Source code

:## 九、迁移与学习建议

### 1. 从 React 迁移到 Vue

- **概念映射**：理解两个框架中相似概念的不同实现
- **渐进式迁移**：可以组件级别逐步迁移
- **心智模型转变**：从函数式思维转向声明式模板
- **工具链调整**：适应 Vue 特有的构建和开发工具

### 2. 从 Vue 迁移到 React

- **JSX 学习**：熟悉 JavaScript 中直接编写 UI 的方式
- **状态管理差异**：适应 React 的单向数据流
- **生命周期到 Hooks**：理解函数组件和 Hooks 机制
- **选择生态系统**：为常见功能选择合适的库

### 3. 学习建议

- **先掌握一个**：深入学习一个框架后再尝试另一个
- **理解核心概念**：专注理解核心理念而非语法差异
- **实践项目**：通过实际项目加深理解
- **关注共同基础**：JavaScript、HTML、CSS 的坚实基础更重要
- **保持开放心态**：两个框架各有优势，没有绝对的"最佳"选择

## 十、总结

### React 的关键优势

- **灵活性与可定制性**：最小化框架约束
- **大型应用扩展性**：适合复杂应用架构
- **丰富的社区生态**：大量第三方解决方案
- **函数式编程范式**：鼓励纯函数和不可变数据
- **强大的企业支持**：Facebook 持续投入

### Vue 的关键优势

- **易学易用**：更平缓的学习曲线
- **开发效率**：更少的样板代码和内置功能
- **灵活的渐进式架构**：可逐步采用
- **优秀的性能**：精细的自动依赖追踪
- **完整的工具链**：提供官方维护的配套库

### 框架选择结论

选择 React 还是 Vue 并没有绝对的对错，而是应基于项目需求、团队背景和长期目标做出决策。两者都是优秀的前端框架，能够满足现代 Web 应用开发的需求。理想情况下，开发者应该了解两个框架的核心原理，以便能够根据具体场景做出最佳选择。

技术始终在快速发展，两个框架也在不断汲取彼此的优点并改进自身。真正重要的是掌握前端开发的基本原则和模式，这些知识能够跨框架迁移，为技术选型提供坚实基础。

———

• REQUIREMENT: What is needed is an exact repetition of the lines from the first line of the records through the line containing "选择 React 还是", both ends included, and nothing more.

• REPLY TO THE TASK:
Source code

:## 九、迁移与学习建议

### 1. 从 React 迁移到 Vue

- **概念映射**：理解两个框架中相似概念的不同实现
- **渐进式迁移**：可以组件级别逐步迁移
- **心智模型转变**：从函数式思维转向声明式模板
- **工具链调整**：适应 Vue 特有的构建和开发工具

### 2. 从 Vue 迁移到 React

- **JSX 学习**：熟悉 JavaScript 中直接编写 UI 的方式
- **状态管理差异**：适应 React 的单向数据流
- **生命周期到 Hooks**：理解函数组件和 Hooks 机制
- **选择生态系统**：为常见功能选择合适的库

### 3. 学习建议

- **先掌握一个**：深入学习一个框架后再尝试另一个
- **理解核心概念**：专注理解核心理念而非语法差异
- **实践项目**：通过实际项目加深理解
- **关注共同基础**：JavaScript、HTML、CSS 的坚实基础更重要
- **保持开放心态**：两个框架各有优势，没有绝对的"最佳"选择

## 十、总结

### React 的关键优势

- **灵活性与可定制性**：最小化框架约束
- **大型应用扩展性**：适合复杂应用架构
- **丰富的社区生态**：大量第三方解决方案
- **函数式编程范式**：鼓励纯函数和不可变数据
- **强大的企业支持**：Facebook 持续投入

### Vue 的关键优势

- **易学易用**：更平缓的学习曲线
- **开发效率**：更少的样板代码和内置功能
- **灵活的渐进式架构**：可逐步采用
- **优秀的性能**：精细的自动依赖追踪
- **完整的工具链**：提供官方维护的配套库

### 框架选择结论

选择 React 还是 Vue 并没有绝对的对错，而是应基于项目需求、团队背景和长期目标做出决策。两者都是优秀的前端框架，能够满足现代 Web 应用开发的需求。理想情况下，开发者应该了解两个框架的核心原理，以便能够根据具体场景做出最佳选择。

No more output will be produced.